- [WORK INSTRUCTIONS] Only some lines are wanted. Transcribe, exactly, the lines below from the line with "hfov_deg: 37.6" up to and including the line with "f_number: 1.5".

- [RECORDED DATA]

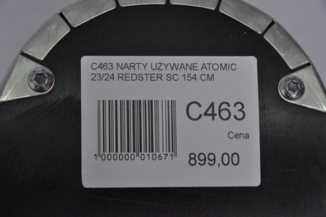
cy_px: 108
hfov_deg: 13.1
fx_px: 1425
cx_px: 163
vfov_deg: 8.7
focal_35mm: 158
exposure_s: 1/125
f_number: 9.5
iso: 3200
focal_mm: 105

* * *

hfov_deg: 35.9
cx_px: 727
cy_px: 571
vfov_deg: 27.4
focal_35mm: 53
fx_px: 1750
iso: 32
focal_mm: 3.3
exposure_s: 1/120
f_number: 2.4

* * *

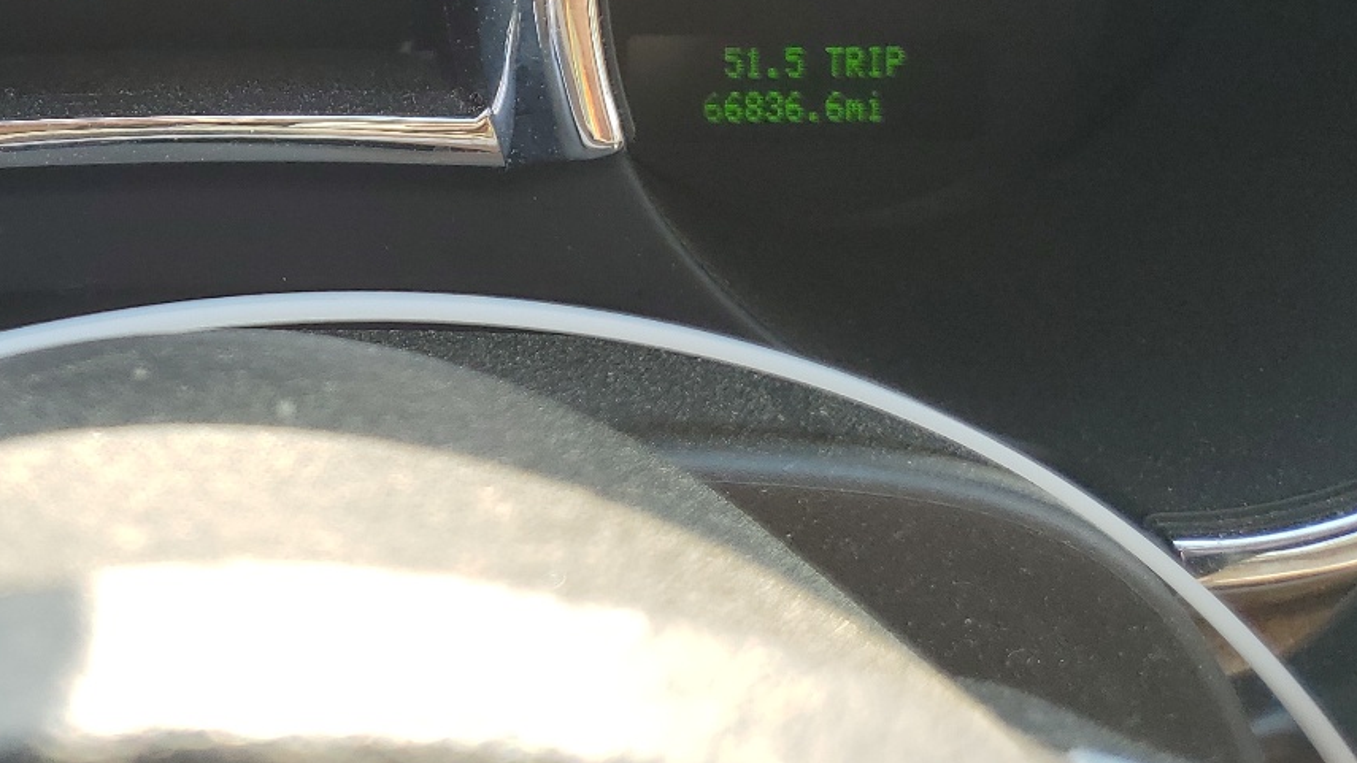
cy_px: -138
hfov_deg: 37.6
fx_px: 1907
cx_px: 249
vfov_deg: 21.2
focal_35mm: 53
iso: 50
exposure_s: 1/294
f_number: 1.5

- [WRITTEN SOLUTION]
hfov_deg: 37.6
fx_px: 1907
cx_px: 249
vfov_deg: 21.2
focal_35mm: 53
iso: 50
exposure_s: 1/294
f_number: 1.5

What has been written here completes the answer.